◆ Reading text:
++++++++

Open-Xchange adds spreadsheet program to its online app suite

OX Spreadsheet offers online collaboration and allows editing of Excel documents

OX Spreadsheet

OX Spreadsheet

Open source collaboration software vendor Open-Xchange has added a spreadsheet function to its open-source, web-based productivity suite, allowing the online editing and sharing of Microsoft Excel documents.

OX Spreadsheet is an extension to OX App Suite, a browser-based productivity suite that provides tools for managing email, documents, calendar and social network feeds. It will also be available as a component of online productivity suite OX Documents, the company announced Tuesday.

The spreadsheet program will allow editing and sharing of Microsoft Excel documents across various devices without any formatting issues or loss of information, providing full compatibility with Microsoft Excel XML 2007 and later documents, according to the company. Support for the Open Document Format (ODF) is forthcoming, probably within the next three months, a company spokesman said.

This release of OX Spreadsheet focuses on round-trip editing, entering data, keyboard shortcuts, calculating, formatting and charting, according to the product guide. Currently not in scope are filtering, sorting, conditional formatting, advanced formatting, data analysis and change tracking, according to the document.

While OX Spreadsheet's features are not 100 percent comparable with Excel, Open-Xchange tried to incorporate key functions in the application, the spokesman said.

++++++++

[Data entries]
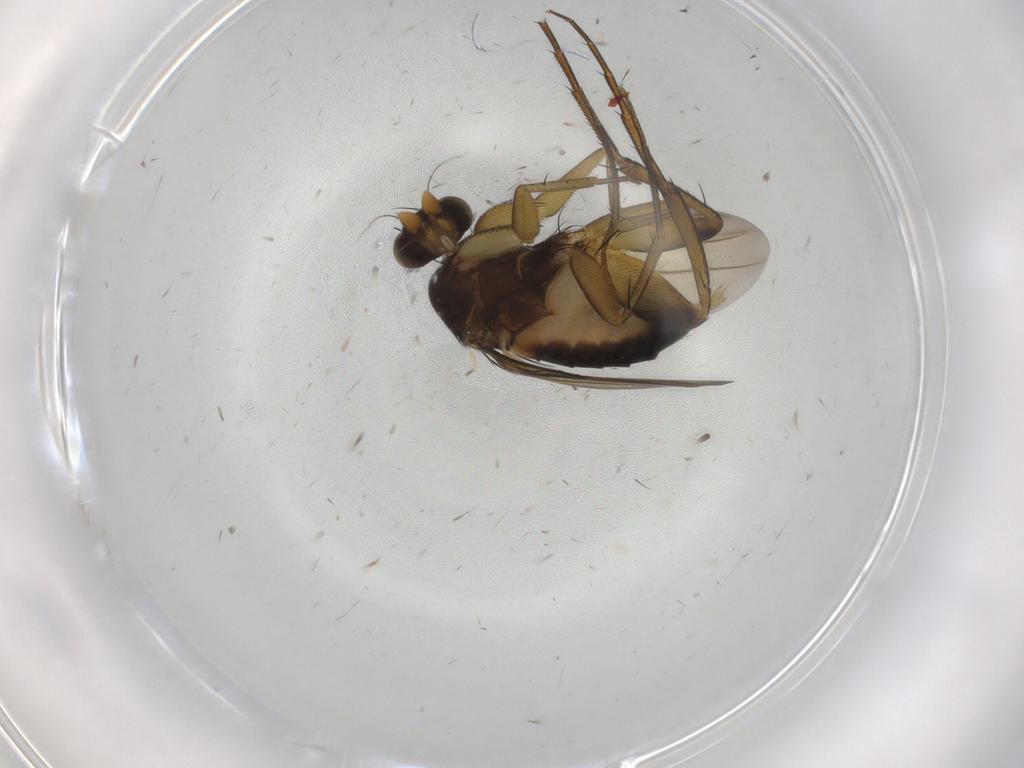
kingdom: Animalia
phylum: Arthropoda
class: Insecta
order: Diptera
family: Phoridae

++++++++

◆ What is expected:
Give the passage of the OX Spreadsheet article again word for word, between "Open-Xchange adds spreadsheet" and "company announced Tuesday.", inclusive. The records play no part in the work.

◆ Output:
Open-Xchange adds spreadsheet program to its online app suite

OX Spreadsheet offers online collaboration and allows editing of Excel documents

OX Spreadsheet

OX Spreadsheet

Open source collaboration software vendor Open-Xchange has added a spreadsheet function to its open-source, web-based productivity suite, allowing the online editing and sharing of Microsoft Excel documents.

OX Spreadsheet is an extension to OX App Suite, a browser-based productivity suite that provides tools for managing email, documents, calendar and social network feeds. It will also be available as a component of online productivity suite OX Documents, the company announced Tuesday.